This question is so complex it’s making my head spin; basically here is the deal, I started talking to a woman who was way out in the traditional Catholicism, or I should “high church Protestantism”, where they agree with everything the Catholic church teaches **EXCEPT **catechism 1260, along with some other stuff. In the conversation her friend basically damned me to hell for accepting this teaching:
1260 “Since Christ died for all, and since all men are in fact called to one and the same destiny, which is divine, we must hold that the Holy Spirit offers to all the possibility of being made partakers, in a way known to God, of the Paschal mystery.” Every man who is ignorant of the Gospel of Christ and of his Church, but seeks the truth and does the will of God in accordance with his understanding of it, can be saved. It may be supposed that such persons would have desired Baptism explicitly if they had known its necessity.
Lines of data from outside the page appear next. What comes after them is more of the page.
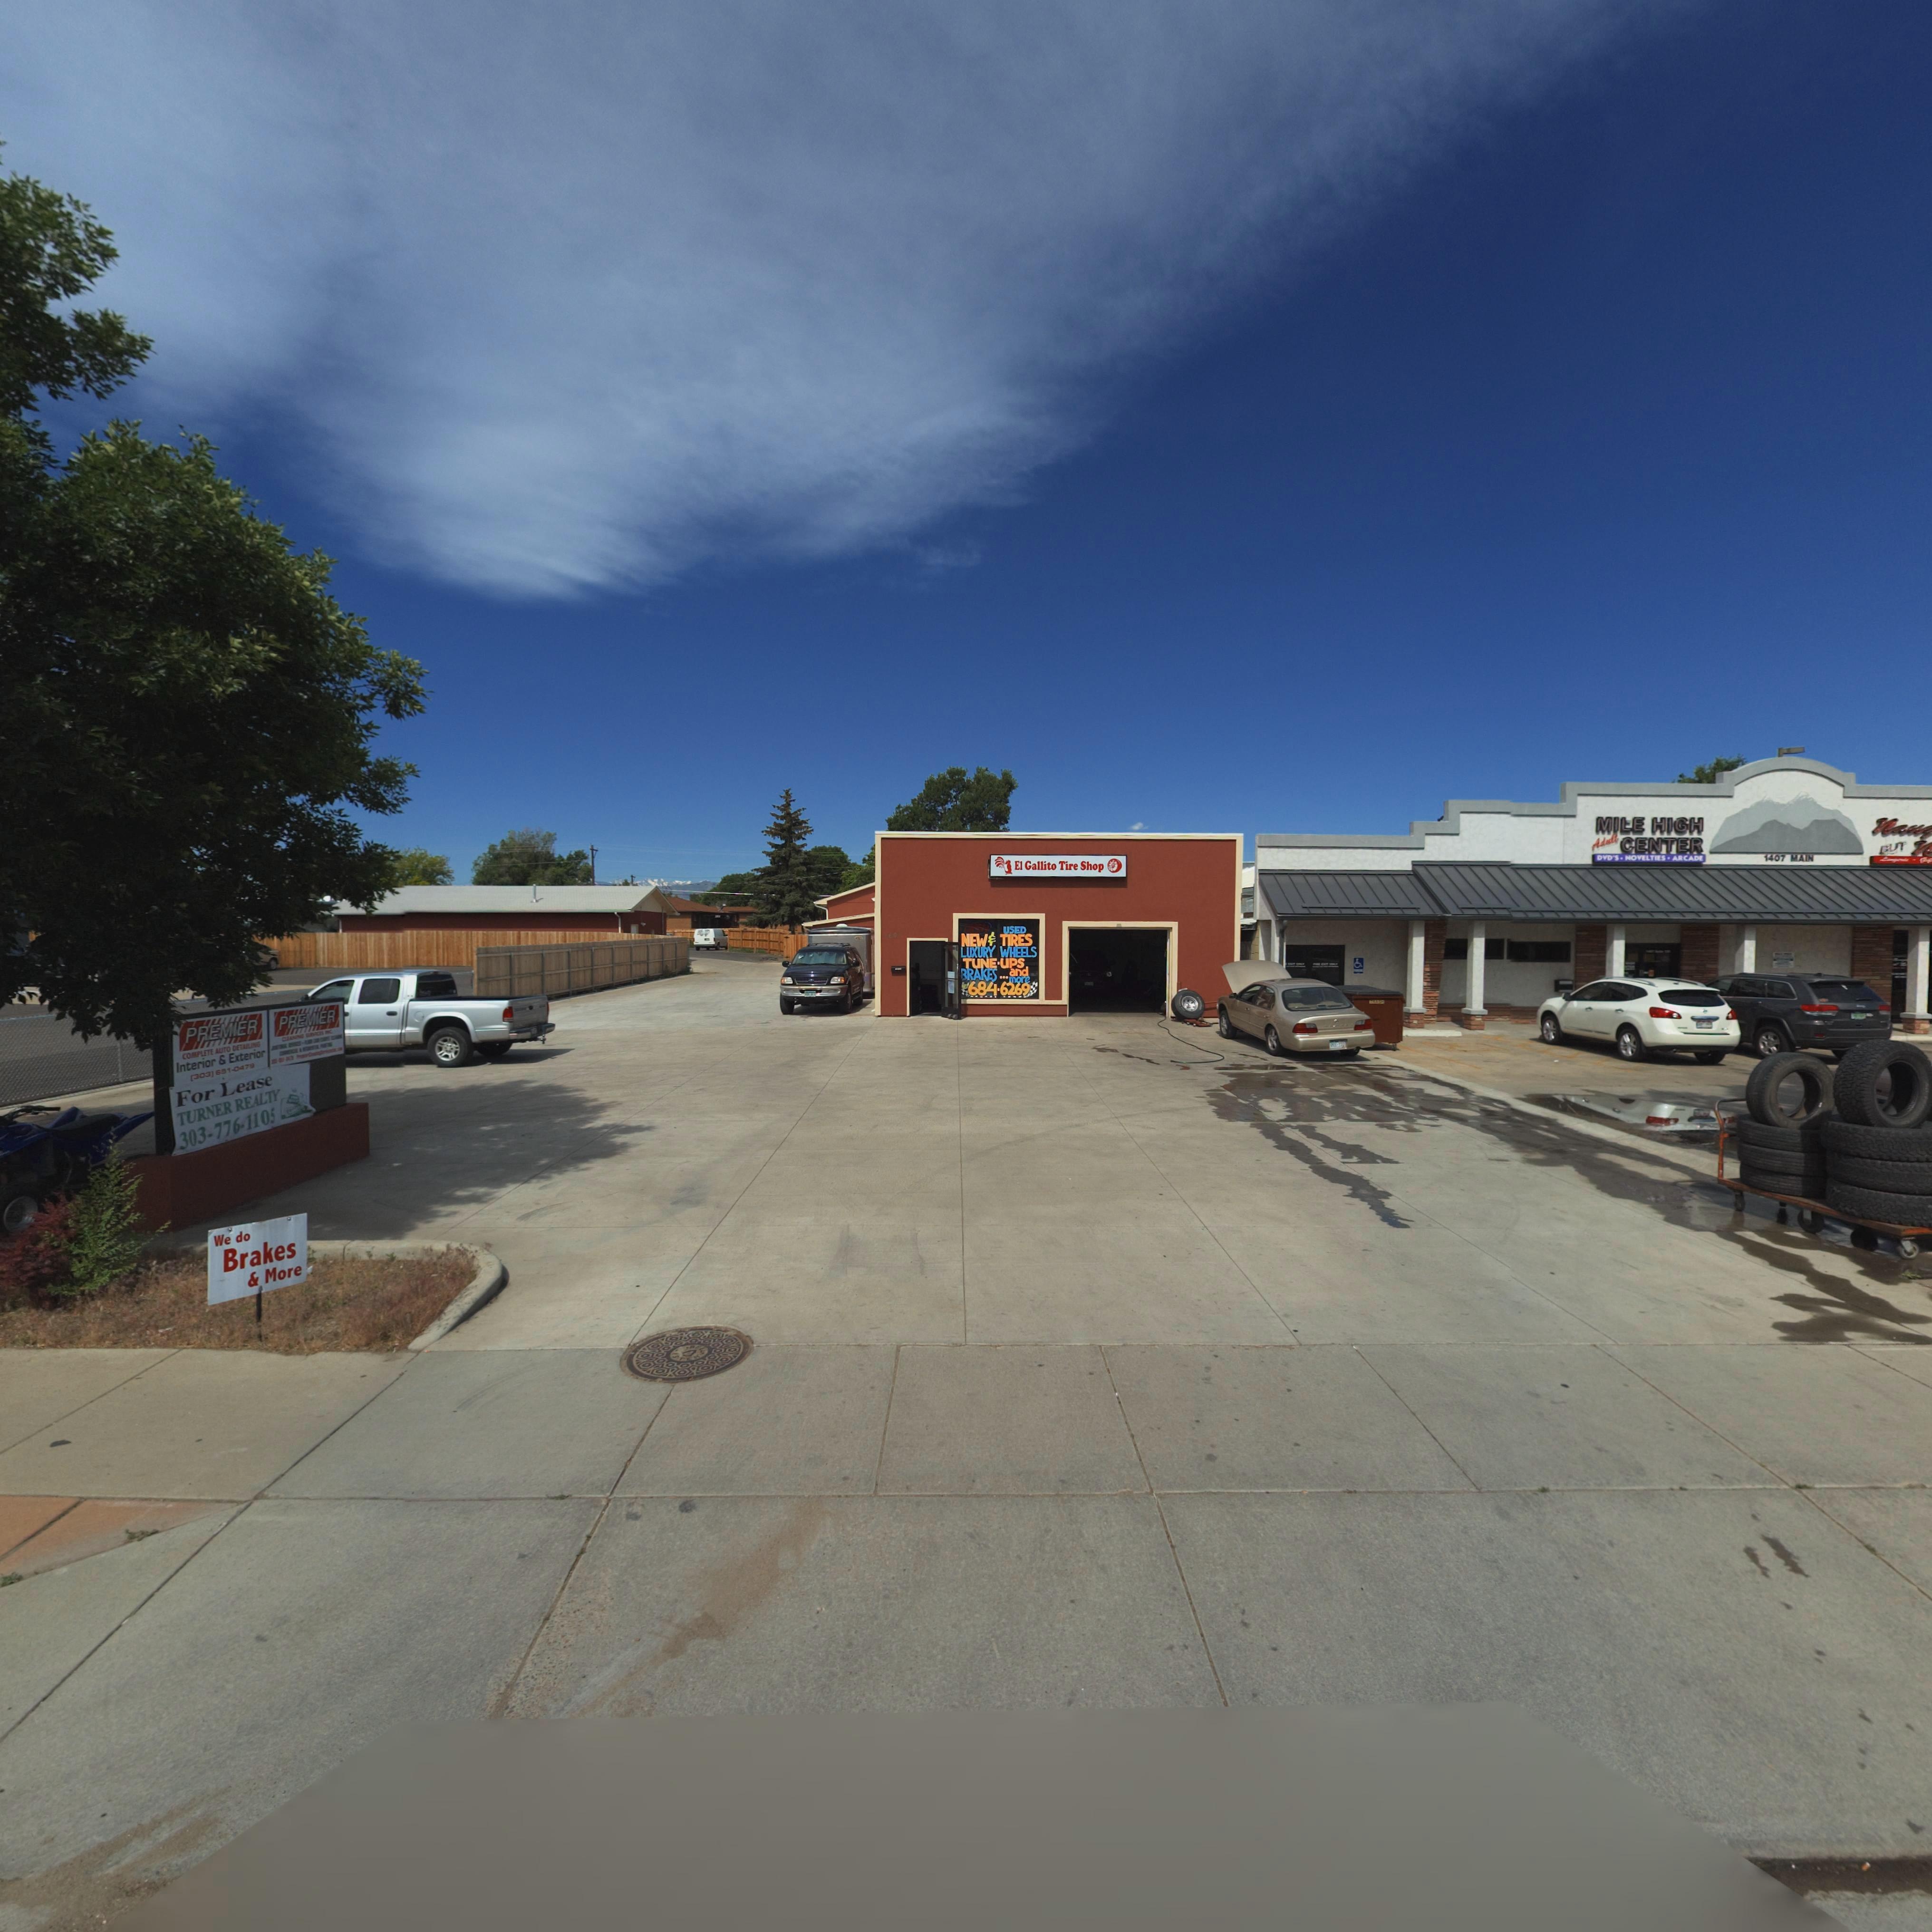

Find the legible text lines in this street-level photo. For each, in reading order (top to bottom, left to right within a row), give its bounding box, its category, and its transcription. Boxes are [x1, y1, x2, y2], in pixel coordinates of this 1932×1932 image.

[1595, 816, 1704, 832] BusinessName: MILE HIGH
[1871, 816, 1925, 835] BusinessName: Nau
[1591, 833, 1619, 850] BusinessName: Adult
[1619, 836, 1704, 854] BusinessName: CENTER
[1879, 840, 1906, 855] BusinessName: BUT
[1763, 853, 1786, 862] StreetNumber: 1407
[1790, 854, 1814, 862] StreetName: MAIN
[1014, 860, 1105, 873] BusinessName: El Gallito Tire Shop
[882, 931, 902, 939] StreetNumber: *40*
[184, 1009, 336, 1044] BusinessName: PREMIER PREMIER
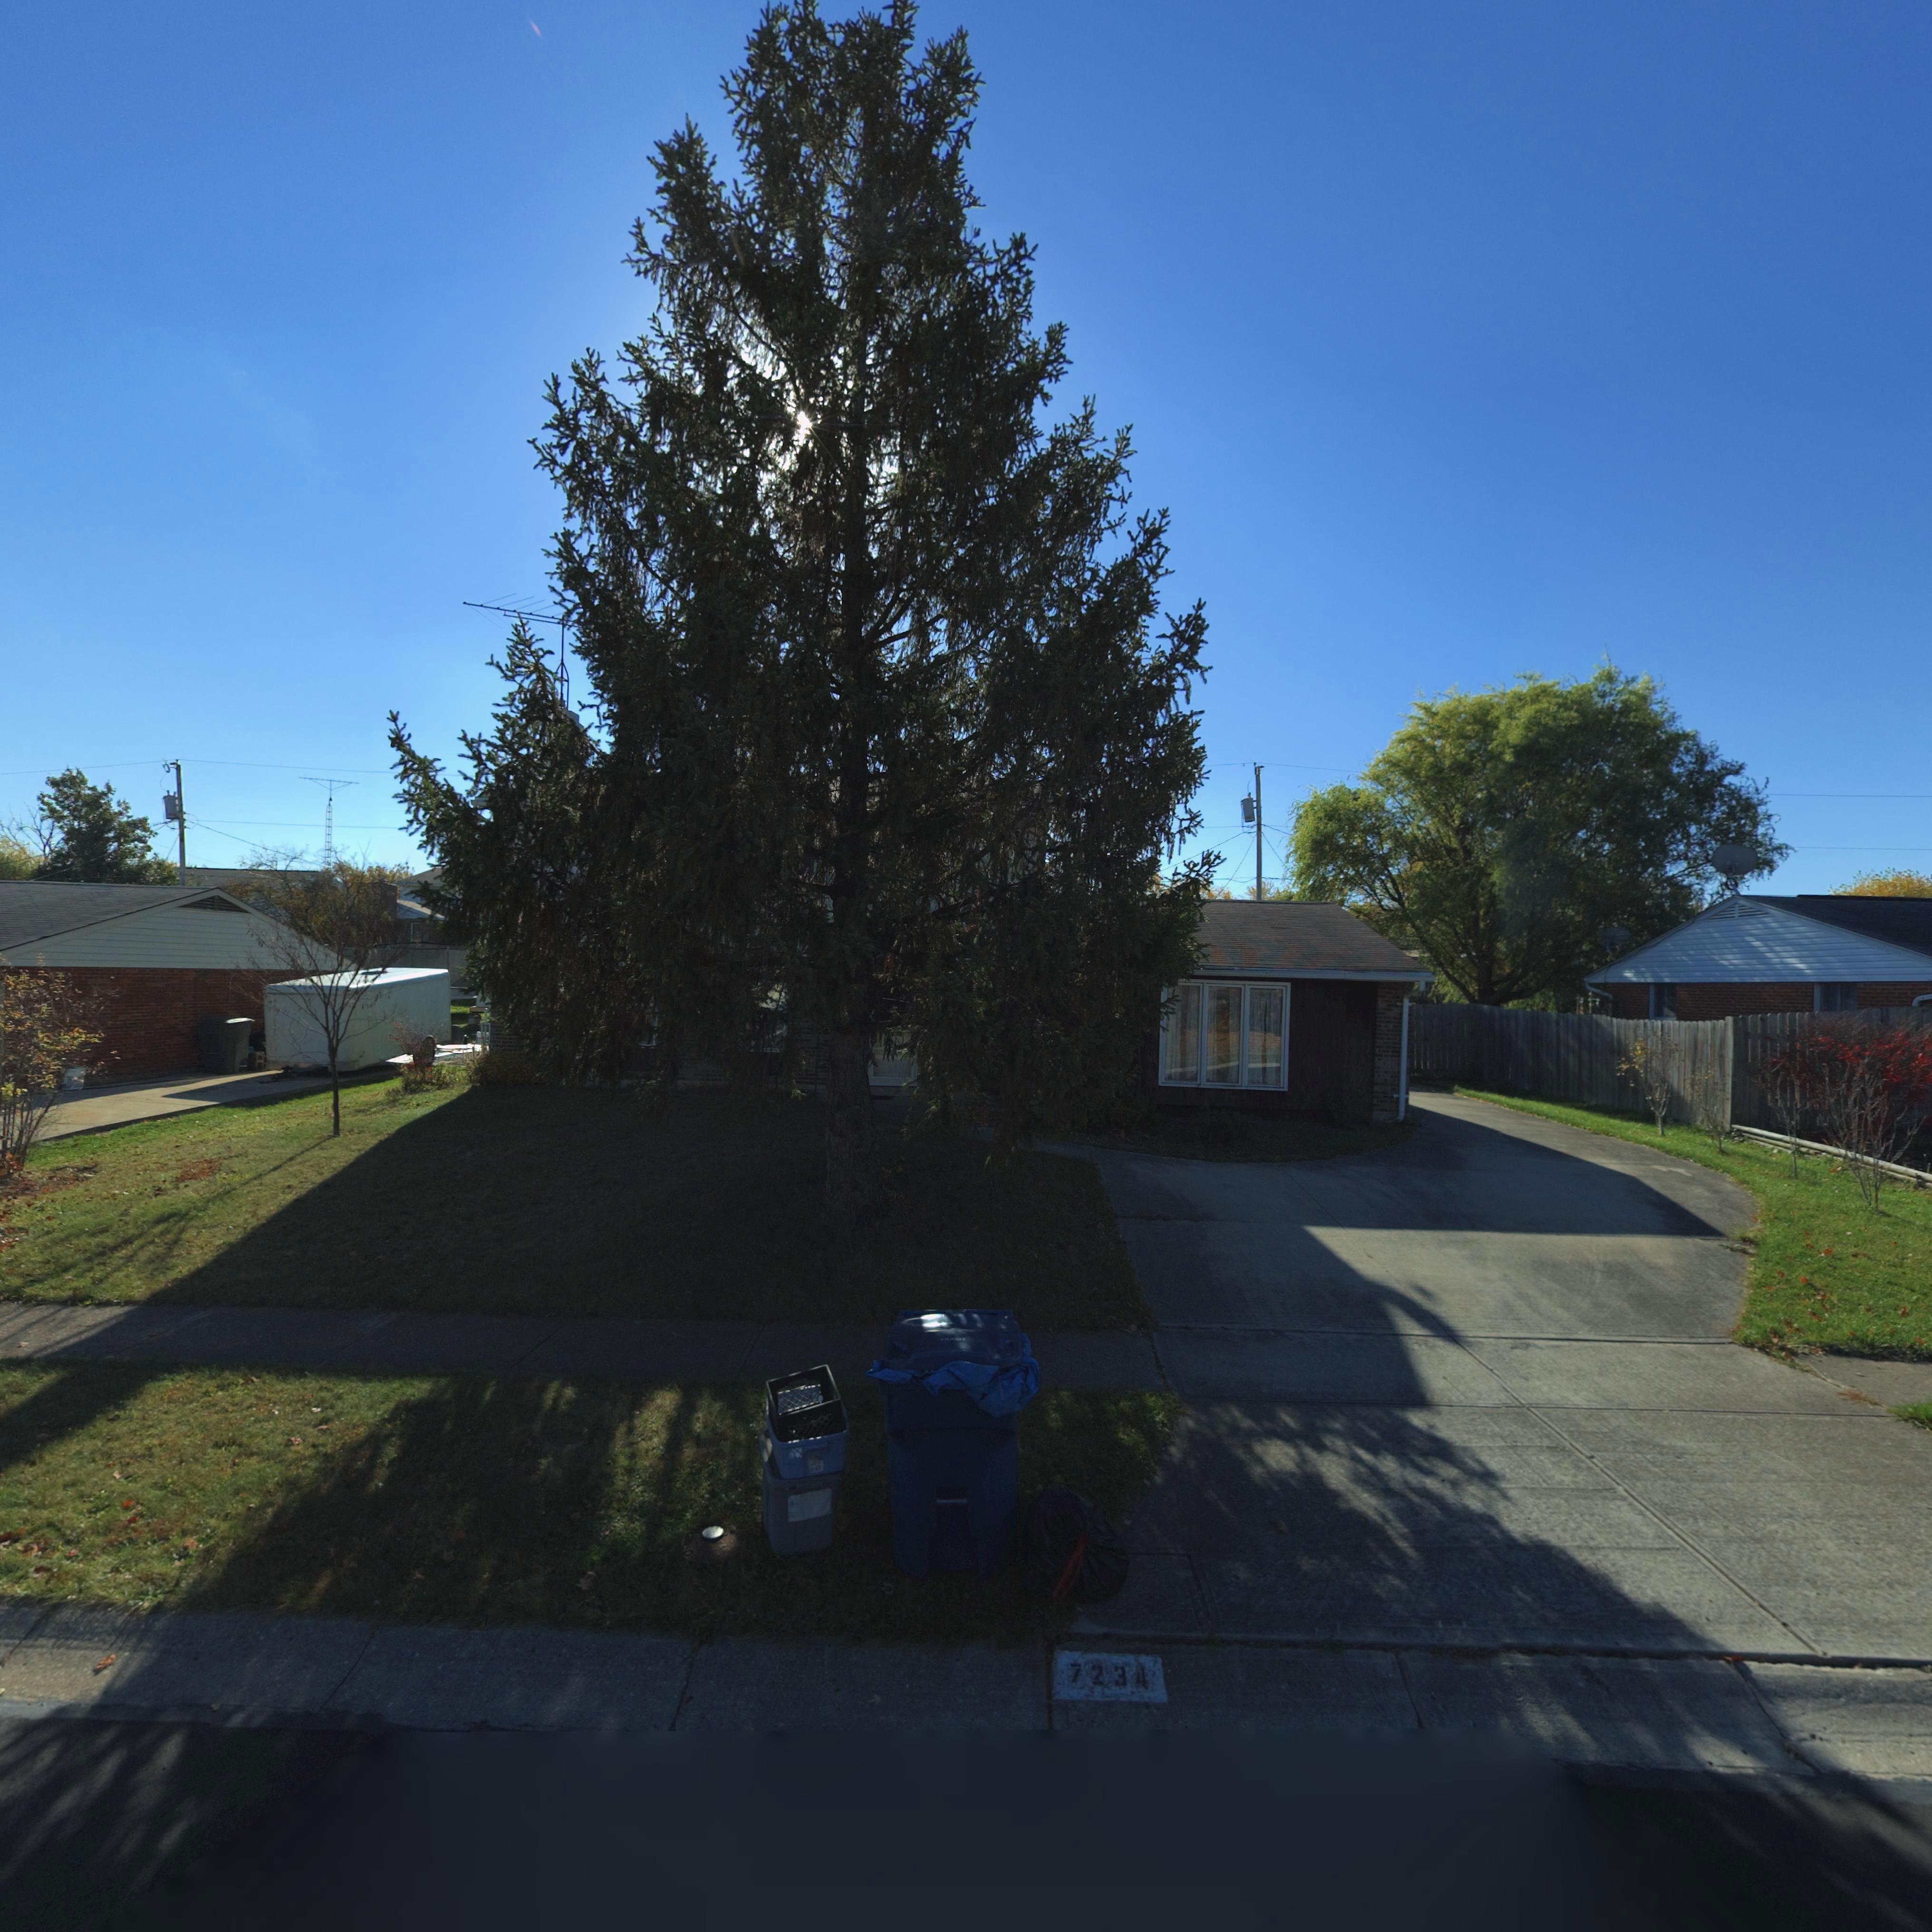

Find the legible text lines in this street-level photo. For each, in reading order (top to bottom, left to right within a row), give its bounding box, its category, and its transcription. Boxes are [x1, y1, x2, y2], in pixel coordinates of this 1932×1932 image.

From what I can tell the disagreement lies in Baptism of Desire (BOD), they believe that the “modern” understanding of BOD is a total contradiction of most of historical Church teaching. Which has become slowly corrupted; starting with St. Thomas Aquinas (I believe).
In John, Jesus says you need to be born by both the water and the spirit and the Dogma of the Catholic church states that you must be baptized - no exceptions. In fairness, I can see their point, I just need to understand mine.
**I need to know how did the Church arrive at this interpretation of BOD when there is abundant early church fathers that basically taught otherwise?
If the Church has taught for nearly 2000 years that if you’re not baptized you go to hell (exception Catechumenates, age of reason, and disabled), how can the Church change it?
Much, much, much thanks whoever can give me full understanding on how to answer this object to the faith. BTW, I’m still in RCIA, so this kind of a stumbling block for me right now, so I’m sure you’ll get a gold star in heaven.